GENIO PRÆTORI[I] SACRVM PI TVANIVS SE CVNDVS PRÆ FECTVS COH[ORTIS] IV GALLOR[VM]

To the genius of the Prætorium sacred; Pi- tuanius Se- cundus præ- fect of the fourth cohort of the Gauls, erects this.

Several other inscriptions by the fourth cohort of the Gauls have been found here since the time of Horsley.

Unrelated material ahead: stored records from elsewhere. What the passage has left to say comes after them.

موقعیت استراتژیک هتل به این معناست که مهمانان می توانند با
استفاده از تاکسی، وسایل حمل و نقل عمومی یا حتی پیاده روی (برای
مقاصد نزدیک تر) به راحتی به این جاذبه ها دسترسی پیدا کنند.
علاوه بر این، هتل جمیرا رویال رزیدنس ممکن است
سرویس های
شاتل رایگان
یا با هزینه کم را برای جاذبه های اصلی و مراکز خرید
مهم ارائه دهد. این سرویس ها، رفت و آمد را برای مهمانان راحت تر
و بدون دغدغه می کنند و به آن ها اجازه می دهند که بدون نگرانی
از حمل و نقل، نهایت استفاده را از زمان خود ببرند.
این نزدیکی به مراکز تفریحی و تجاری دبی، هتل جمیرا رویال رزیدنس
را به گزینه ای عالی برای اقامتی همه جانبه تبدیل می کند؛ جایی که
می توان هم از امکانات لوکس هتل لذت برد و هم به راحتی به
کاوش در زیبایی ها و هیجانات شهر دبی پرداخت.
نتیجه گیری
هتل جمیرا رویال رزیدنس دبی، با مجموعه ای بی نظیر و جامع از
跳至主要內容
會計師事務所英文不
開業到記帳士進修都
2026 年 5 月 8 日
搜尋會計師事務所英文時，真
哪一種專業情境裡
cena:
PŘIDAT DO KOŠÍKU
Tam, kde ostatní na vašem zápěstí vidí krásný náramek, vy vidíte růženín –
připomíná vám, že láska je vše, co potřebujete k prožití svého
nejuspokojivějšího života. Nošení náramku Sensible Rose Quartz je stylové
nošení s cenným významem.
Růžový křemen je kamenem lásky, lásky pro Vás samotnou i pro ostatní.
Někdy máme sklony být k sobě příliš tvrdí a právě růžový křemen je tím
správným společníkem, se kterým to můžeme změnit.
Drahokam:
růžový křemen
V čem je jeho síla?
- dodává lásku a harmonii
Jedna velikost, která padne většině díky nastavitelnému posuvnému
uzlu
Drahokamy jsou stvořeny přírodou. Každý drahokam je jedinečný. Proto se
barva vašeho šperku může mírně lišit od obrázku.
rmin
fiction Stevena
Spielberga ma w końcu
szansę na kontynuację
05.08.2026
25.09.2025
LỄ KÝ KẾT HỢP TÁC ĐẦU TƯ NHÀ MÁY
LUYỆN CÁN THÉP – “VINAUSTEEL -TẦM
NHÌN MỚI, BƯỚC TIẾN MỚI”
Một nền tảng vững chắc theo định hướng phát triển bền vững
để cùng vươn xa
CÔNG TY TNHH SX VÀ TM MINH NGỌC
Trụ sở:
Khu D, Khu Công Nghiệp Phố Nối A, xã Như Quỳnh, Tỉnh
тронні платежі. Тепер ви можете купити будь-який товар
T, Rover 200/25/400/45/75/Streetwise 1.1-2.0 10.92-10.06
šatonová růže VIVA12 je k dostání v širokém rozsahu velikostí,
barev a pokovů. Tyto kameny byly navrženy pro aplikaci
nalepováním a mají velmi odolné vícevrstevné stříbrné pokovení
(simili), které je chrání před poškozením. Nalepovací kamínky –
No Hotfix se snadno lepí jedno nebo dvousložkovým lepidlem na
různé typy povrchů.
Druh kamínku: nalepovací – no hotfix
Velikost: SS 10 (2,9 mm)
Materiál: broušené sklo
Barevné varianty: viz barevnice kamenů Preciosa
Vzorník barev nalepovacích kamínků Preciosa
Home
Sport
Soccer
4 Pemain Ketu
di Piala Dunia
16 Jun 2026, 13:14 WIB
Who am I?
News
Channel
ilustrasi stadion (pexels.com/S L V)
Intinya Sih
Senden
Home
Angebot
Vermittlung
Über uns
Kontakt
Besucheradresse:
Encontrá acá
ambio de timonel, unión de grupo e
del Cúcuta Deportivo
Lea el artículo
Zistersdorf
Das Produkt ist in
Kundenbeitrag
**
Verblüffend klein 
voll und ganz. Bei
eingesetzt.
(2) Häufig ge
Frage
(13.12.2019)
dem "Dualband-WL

The altar to Fortune, given in a previous page, shews us that at least a detachment of the sixth legion had, at some period, its abode here. |THE TWENTIETH LEGION.| A stone,

preserved at the place, and of which an engraving is here given, bears testimony to the presence of the twentieth legion also, which was surnamed V[ALENS] V[ICTRIX], ‘the valiant and victorious’, and of which the symbol was a boar. This legion was first sent over to Britain by Claudius, and remained in it until the island was abandoned by the Romans. Horsley conceives that this legion was concerned in the erection of the Vallum, though, he adds, we have no inscriptions to prove it. He suspects that it was no-way concerned in building the Wall, because, among all the centurial inscriptions which had come under his notice, not one mentioned this legion, or any cohort belonging to it. The discovery, since the publication of the Britannia Romana, of this and other memorials to be noticed as we proceed, renders

it probable that the twentieth legion was engaged upon both the Wall and the Vallum; and as, according to Horsley, ‘it is evident that this legion was at Chester in the year 154,’ where it long continued, the probability is strengthened, that the Wall, as well as the Vallum, was built before that period. A fragment of an inscription, represented above, bears direct reference to Hadrian. The Milking-gap slab, to which it has a very close resemblance, enables us to supply the parts that are wanting. The only difference seems to be, that the emperor’s name is in the dative case instead of the genitive as in the other example.